[external-api] Add contact support field to update status#10271
[external-api] Add contact support field to update status#10271karencfv wants to merge 16 commits intooxidecomputer:mainfrom
Conversation
|
It worries me slightly to tell the user the system is unhealthy at times when that's expected. |
I totally get it. My first instinct was to call this "is_system_updateable" or something like that. We discussed somewhere, but I think it was during a meeting or something. I was looking for the discussion but couldn't find it. I don't remember the specifics, but I think the reasoning behind this naming was to make sure users don't ignore this issue if they encounter an "unhealthy" system and they do call support. Maybe @davepacheco can expand An idea was floated around that the console could hide the status while there was an ongoing update, @david-crespo what is your take on this? |
|
That’s interesting, so it would be like health/unhealthy, unless less than 100% of components are on the target version, in which case we’re “updating” or something. I guess I wonder what “unhealthy” is supposed to tell the user. I’d much rather have it in the form of an active problem. |
|
The idea of this work is to take the place of the health check script the support team currently runs before and after each update until we have a proper FM implementation. We want it specifically tied to the update process https://rfd.shared.oxide.computer/rfd/0612. More detail here #9876. Perhaps we can chat further on the topic at the next update sync to make sure we're all on the same page? |
|
That's helpful, I'll read that issue. Off the top of my head I think it would feel better to me (and possibly be more useful to support) to have all the sub-checks as separate booleans rather than synthesizing them all into one big AND. And it doesn't really feel like that update-specific, even though it's used during update. So maybe it belongs in its own endpoint? |
There are a few things at play here. From the user's perspective none of the failed checks are actionable to them, so we don't want to give them any more information than they need. In this case the only information they need is "something isn't right after the update go call support". There is more detail on this here -> https://rfd.shared.oxide.computer/rfd/0612#_user_facing. The support team does need more information about what went wrong. For them, we are adding all of the health data to inventory, which is included in the support bundles. This endpoint isn't really for them. Initially we were going to have dedicated health checks running in the background and they were going to be part of a "health monitor" object in inventory. Ultimately, we backtracked on this as it was overlapping too much with what will eventually be FM, here is the reasoning behind that restructure #9876.

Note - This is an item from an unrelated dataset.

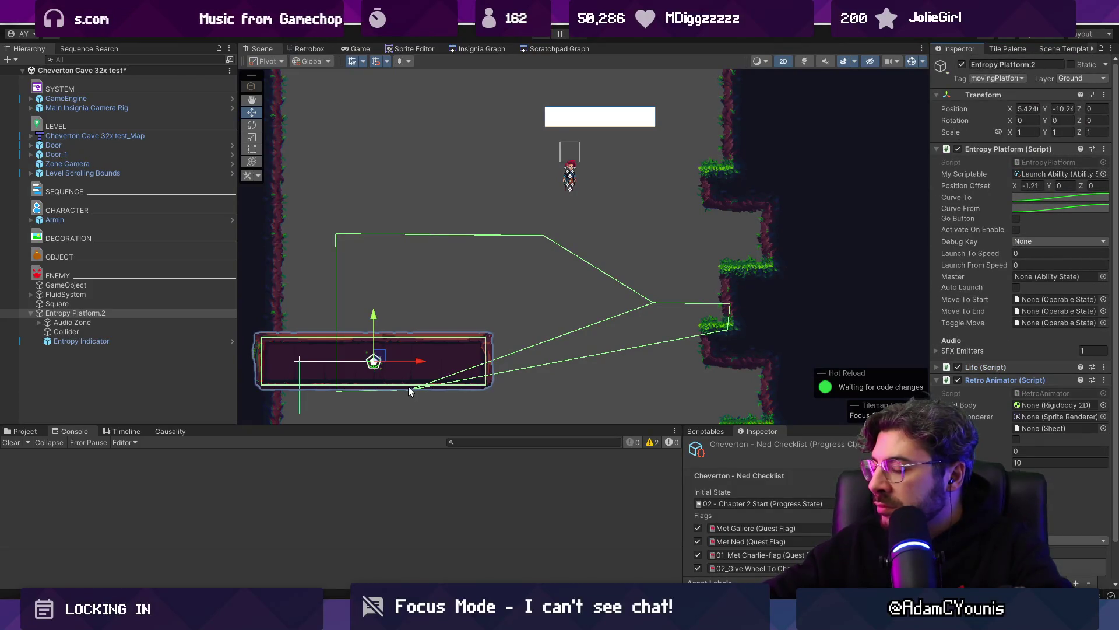
Step: Delete the Audio Zone, then undo the deletion
left_click(154, 324)
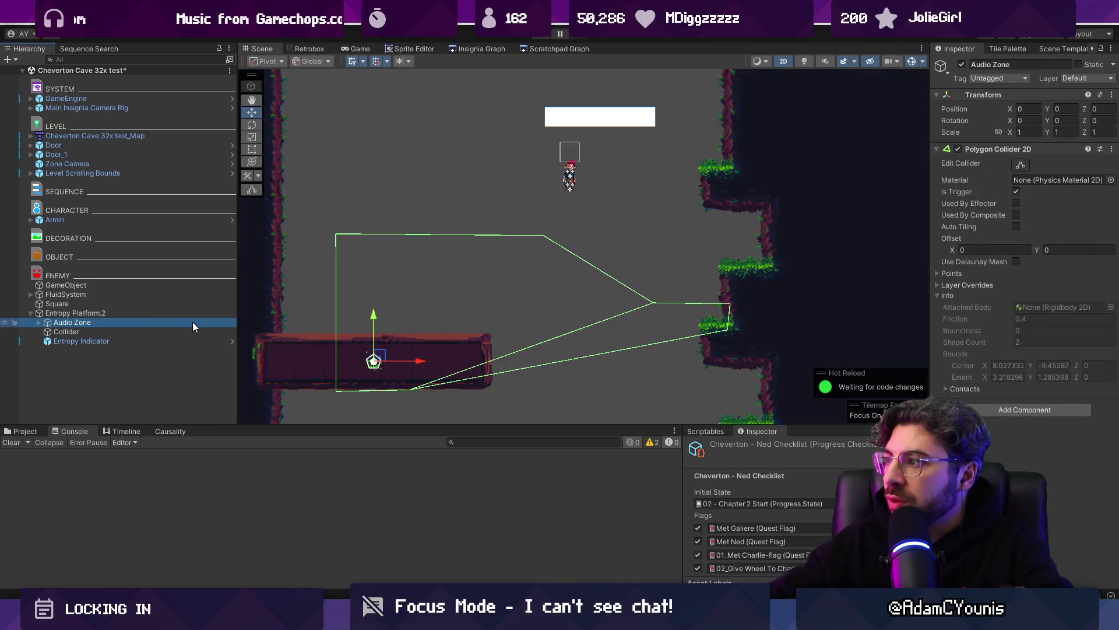
key("Delete")
left_click(163, 312)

Maybe? The thing is, this will all go away when FM is implemented most likely. We don't want to give these checks too much importance. Or have customers rely on them too much. For now we just want them to be part of update status, so customers can have some sort of confidence that an update went well or not. Or if something is wrong and they should not begin an update process at all. |
|
@david-crespo thanks for taking a look. Definitely the intended long-term solution here is that this information feeds into an "active problems" API driven by the FM subsystem. We explicitly decided not to try to do this here. From RFD 612:
@david-crespo wrote:
These are the two goals:
To that end, I would rename this field @david-crespo wrote:
and @karencfv wrote:
Yeah, we definitely don't want false alarms during an upgrade. We did discuss that and wrote it into RFD 612:
As I read that, the API should not report |
|
Forgot to add: @david-crespo hopefully that's clarifying and if it makes sense, great. If not, we could discuss on tomorrow's update sync (or another time, if that's a bad time)? |
|
Yes, it does help. I like |
| // There should always be an inventory collection before or after an | ||
| // update | ||
| None => false, | ||
| Some(collection) => collection.is_system_healthy(), |
There was a problem hiding this comment.
I think we also want checks here:
- that the inventory collection is not too old
- that if there's an update in progress, then
time_last_step_plannedis within the last N minutes
| /// - All zpools are online. | ||
| /// - All enabled SMF services are in an online state. | ||
| pub fn is_system_healthy(&self) -> bool { | ||
| self.are_all_zpools_healthy() |
There was a problem hiding this comment.
What about:
- missing zpools (would probably have to compare against blueprint?)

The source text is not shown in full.